**Your instructions**: Without the images, repeat every line of the listing verbatim.

**Material to process**:

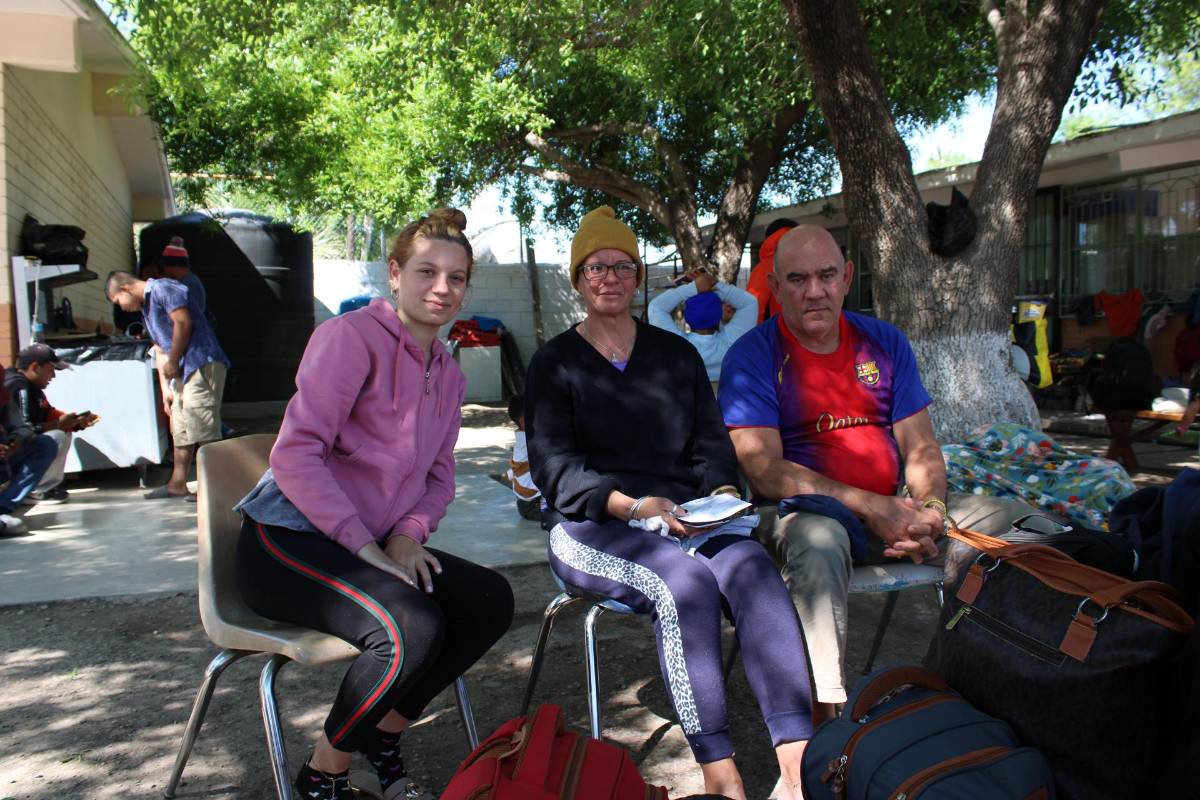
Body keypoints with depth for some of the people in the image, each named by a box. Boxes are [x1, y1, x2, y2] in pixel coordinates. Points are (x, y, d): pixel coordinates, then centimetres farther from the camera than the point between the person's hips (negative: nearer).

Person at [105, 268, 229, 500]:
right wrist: (165, 389, 15)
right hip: (182, 372, 10)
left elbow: (183, 322, -17)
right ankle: (177, 483, 21)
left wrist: (172, 362, -11)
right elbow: (162, 352, 22)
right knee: (180, 430, 14)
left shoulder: (162, 289, -4)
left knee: (202, 429, -13)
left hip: (201, 365, -10)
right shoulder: (146, 310, 24)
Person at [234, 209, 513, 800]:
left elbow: (440, 476, 16)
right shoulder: (352, 336, -13)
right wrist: (366, 548, -21)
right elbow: (295, 456, -20)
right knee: (412, 627, -30)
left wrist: (408, 537, -5)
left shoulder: (448, 374, 13)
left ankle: (385, 734, 8)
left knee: (491, 600, -10)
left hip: (375, 544, 8)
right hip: (286, 541, -8)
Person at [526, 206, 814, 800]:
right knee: (684, 581, -34)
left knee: (752, 565, -29)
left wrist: (722, 493, -9)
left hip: (685, 519, 3)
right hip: (592, 528, -3)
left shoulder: (677, 353, 19)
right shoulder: (554, 363, 8)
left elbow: (711, 440, 14)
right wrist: (633, 505, -21)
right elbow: (554, 464, -5)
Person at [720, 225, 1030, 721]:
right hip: (804, 510, -5)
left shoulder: (885, 343, 11)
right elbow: (764, 469, -13)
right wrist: (869, 508, -20)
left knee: (1016, 519, -10)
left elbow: (921, 446, 10)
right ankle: (825, 718, -35)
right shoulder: (752, 356, -4)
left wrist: (929, 507, -13)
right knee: (817, 536, -39)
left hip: (894, 511, 5)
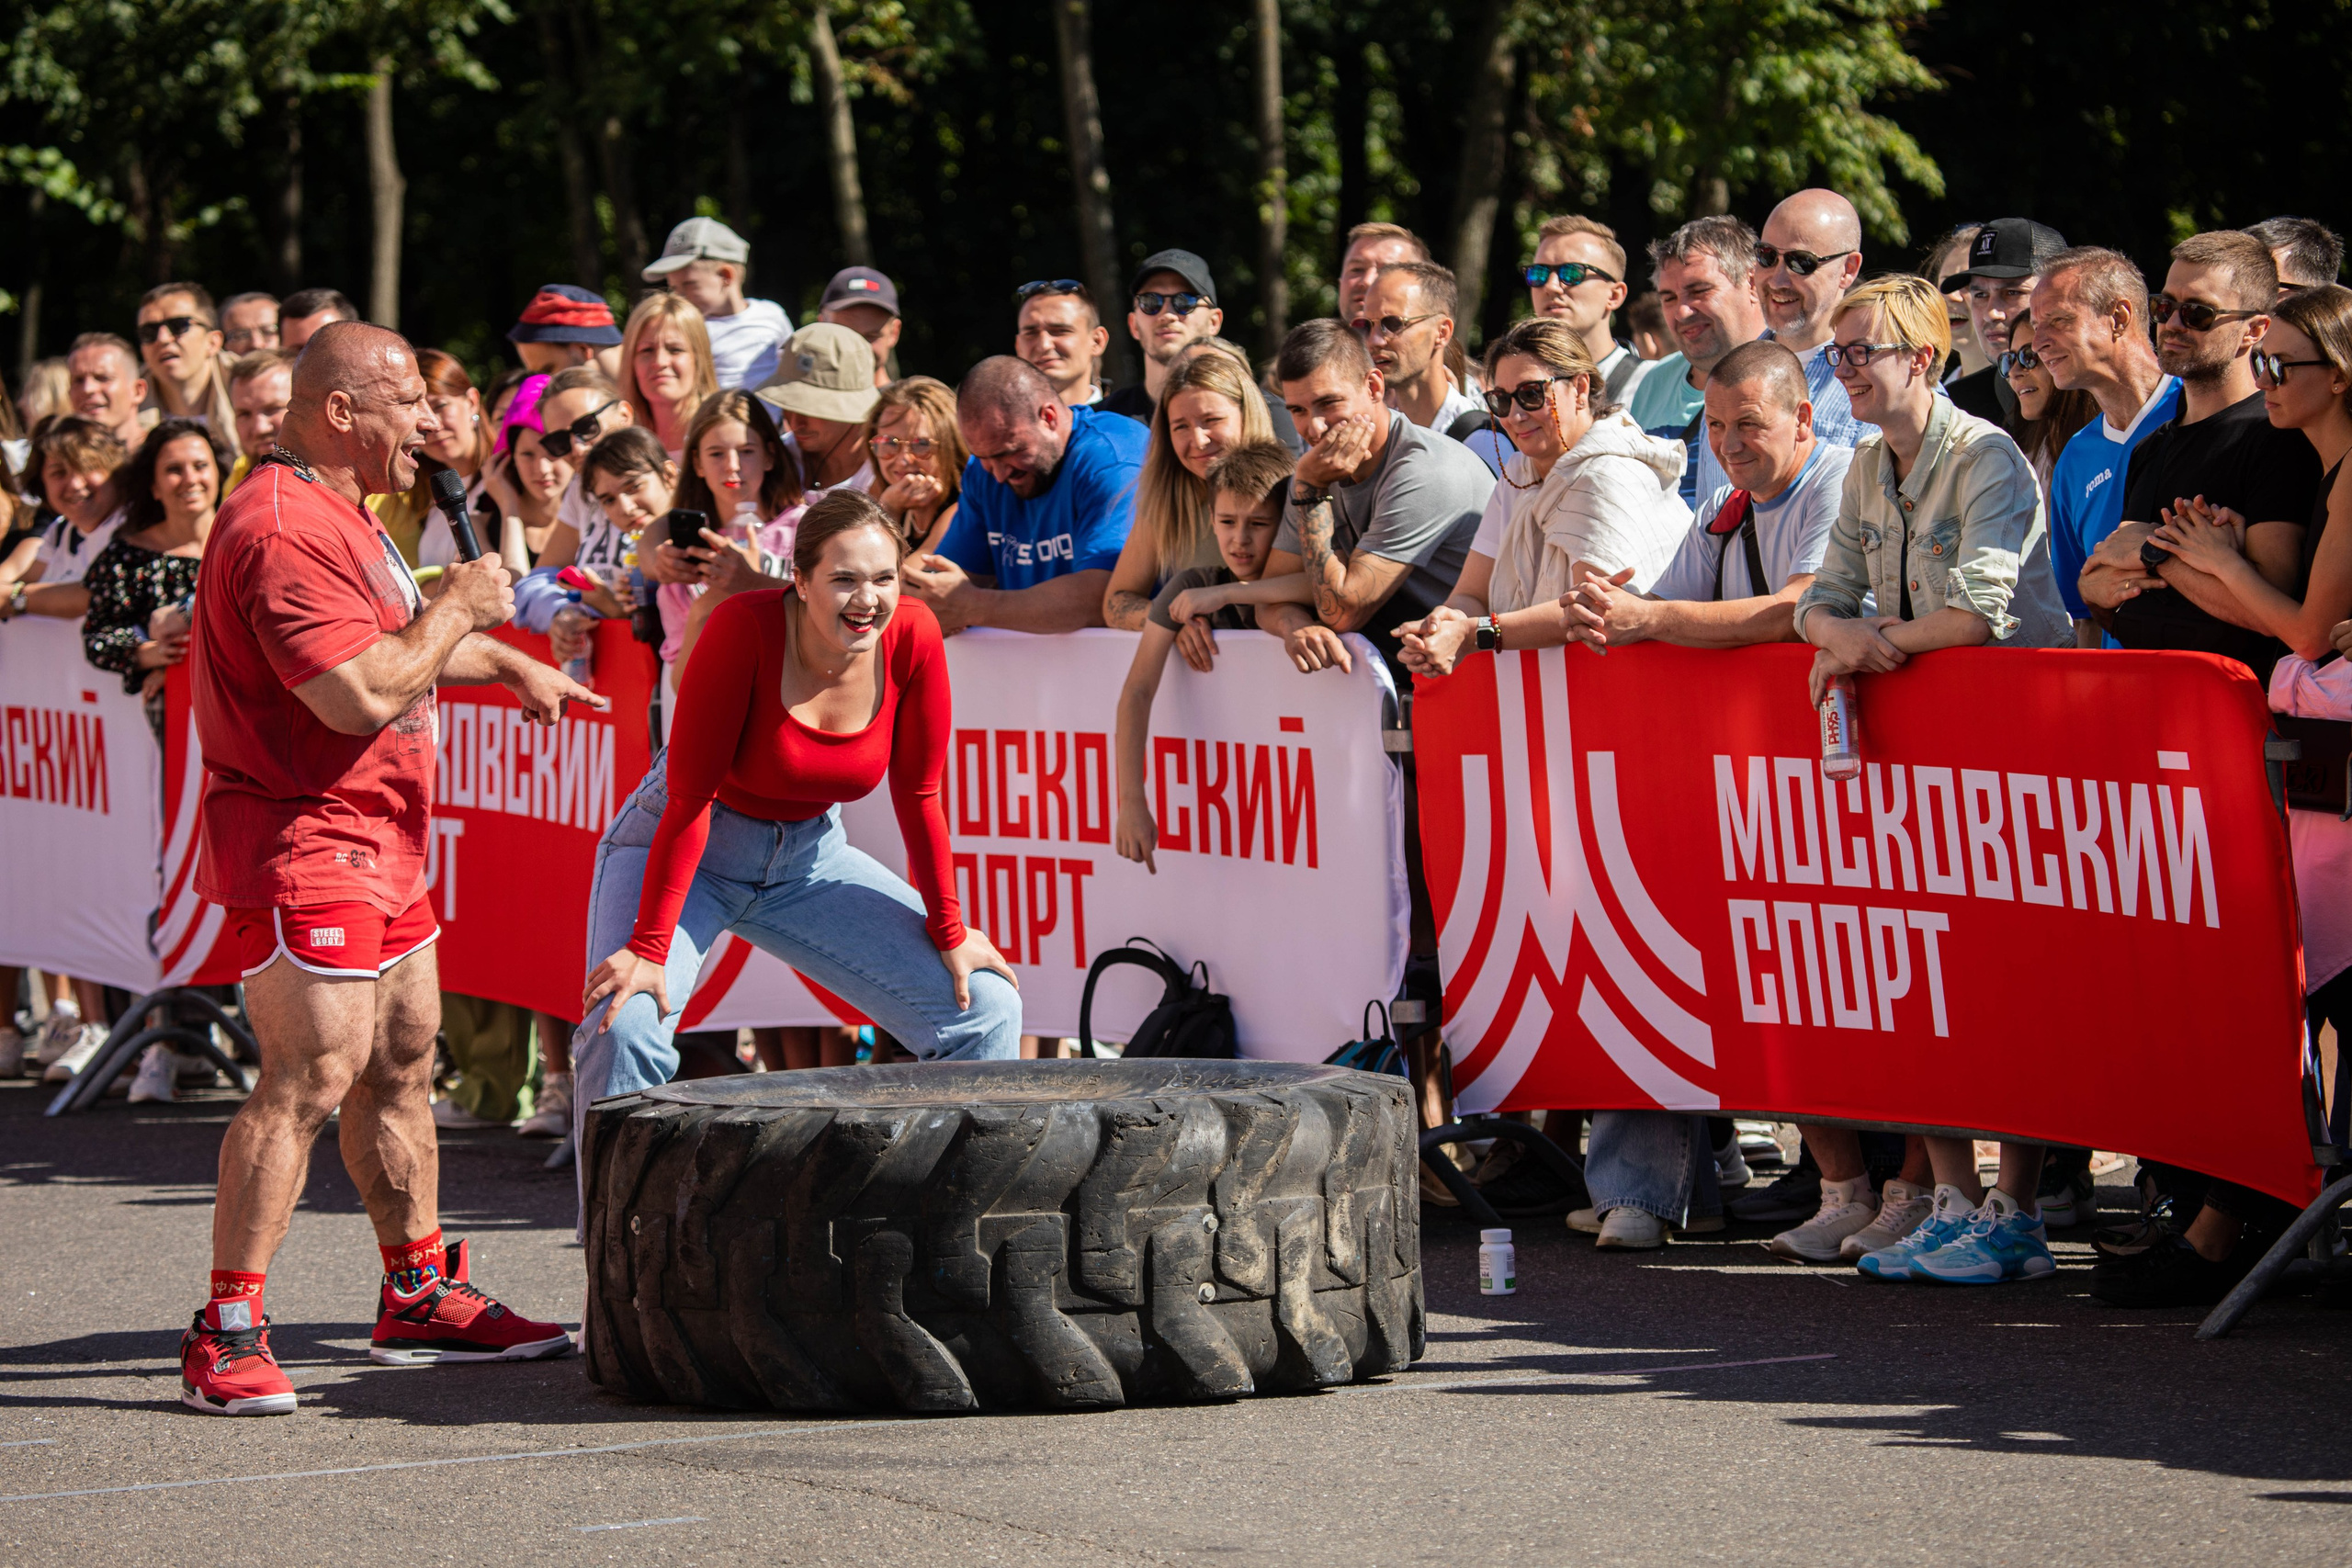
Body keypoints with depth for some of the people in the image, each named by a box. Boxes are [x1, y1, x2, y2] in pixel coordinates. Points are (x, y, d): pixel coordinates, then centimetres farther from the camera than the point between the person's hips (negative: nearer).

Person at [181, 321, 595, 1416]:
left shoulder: (339, 514, 17)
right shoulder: (284, 528, -20)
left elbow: (403, 636, 37)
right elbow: (360, 694, -28)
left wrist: (511, 665, 35)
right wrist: (461, 610, -15)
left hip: (379, 847, 11)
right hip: (301, 844, -11)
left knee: (401, 1061, 16)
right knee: (310, 1077, -14)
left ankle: (421, 1295, 27)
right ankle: (228, 1335, -13)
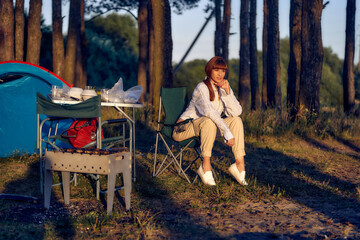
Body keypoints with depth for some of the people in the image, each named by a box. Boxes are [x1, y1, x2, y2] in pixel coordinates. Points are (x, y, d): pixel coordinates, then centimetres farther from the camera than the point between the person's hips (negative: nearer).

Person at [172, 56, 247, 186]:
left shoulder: (224, 87, 4)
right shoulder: (202, 88, -18)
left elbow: (237, 112, -8)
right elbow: (210, 111, -35)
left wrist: (227, 92, -20)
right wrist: (227, 133, -41)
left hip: (206, 130, 7)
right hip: (185, 129, -7)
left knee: (236, 120, -13)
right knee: (209, 121, -37)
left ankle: (240, 164, -21)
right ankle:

**Response to the task**:
Body keypoints with depth for some of the people in the image, each named by a box. Boxes are [x1, y1, x2, y2] in pixel coordinates. Points are (x, y, d): pixel coordinates, then centimetres farther from the camera than the point between the person's hips (negative: nearer).

Person at [105, 268, 229, 500]:
right wrist: (165, 389, 15)
right hip: (182, 372, 10)
left elbow: (183, 322, -17)
right ankle: (177, 483, 21)
left wrist: (172, 362, -11)
right elbow: (162, 352, 22)
right knee: (180, 430, 14)
left shoulder: (162, 289, -4)
left knee: (202, 429, -13)
left hip: (201, 365, -10)
right shoulder: (146, 310, 24)
Person at [234, 209, 513, 800]:
left elbow: (440, 476, 16)
right shoulder: (352, 336, -13)
right wrist: (366, 548, -21)
right elbow: (295, 456, -20)
right knee: (412, 627, -30)
left wrist: (408, 537, -5)
left shoulder: (448, 374, 13)
left ankle: (385, 734, 8)
left knee: (491, 600, -10)
left hip: (375, 544, 8)
right hip: (286, 541, -8)
Person at [526, 206, 814, 800]:
right knee: (684, 581, -34)
left knee: (752, 565, -29)
left wrist: (722, 493, -9)
left hip: (685, 519, 3)
right hip: (592, 528, -3)
left shoulder: (677, 353, 19)
right shoulder: (554, 363, 8)
left elbow: (711, 440, 14)
right wrist: (633, 505, -21)
right elbow: (554, 464, -5)
Person at [720, 225, 1030, 721]:
right hip: (804, 510, -5)
left shoulder: (885, 343, 11)
right elbow: (764, 469, -13)
right wrist: (869, 508, -20)
left knee: (1016, 519, -10)
left elbow: (921, 446, 10)
right ankle: (825, 718, -35)
right shoulder: (752, 356, -4)
left wrist: (929, 507, -13)
right knee: (817, 536, -39)
left hip: (894, 511, 5)
Body keypoints with depth for some of the people in the image, each named by a box. Boxes are [x1, y1, x2, y2] in pixel coordinates. Points are (x, y, d): pixel coordinates, then centimetres farther from the camera than the point between the person's hips (negative: nearer).

Person at [181, 321, 595, 1416]:
left shoulder: (339, 514, 17)
right shoulder: (284, 528, -20)
left elbow: (403, 636, 37)
right elbow: (360, 694, -28)
left wrist: (511, 665, 35)
right wrist: (461, 610, -15)
left hip: (379, 847, 11)
right hip: (301, 844, -11)
left knee: (401, 1061, 16)
right knee: (310, 1077, -14)
left ankle: (421, 1295, 27)
right ankle: (228, 1335, -13)
Body keypoints with depth for some of the people in the image, each named by a box. Boxes are [x1, y1, x2, y2] in pixel coordinates. Points are (x, y, d): pixel coordinates, then centimetres farther from the camera than the point between the person's hips (negative: nearer).

Person at [172, 56, 247, 186]:
left shoulder: (224, 87, 4)
right shoulder: (202, 88, -18)
left elbow: (237, 112, -8)
right elbow: (210, 111, -35)
left wrist: (227, 92, -20)
right wrist: (227, 133, -41)
left hip: (206, 130, 7)
right hip: (185, 129, -7)
left knee: (236, 120, -13)
right knee: (209, 121, -37)
left ankle: (240, 164, -21)
right ankle:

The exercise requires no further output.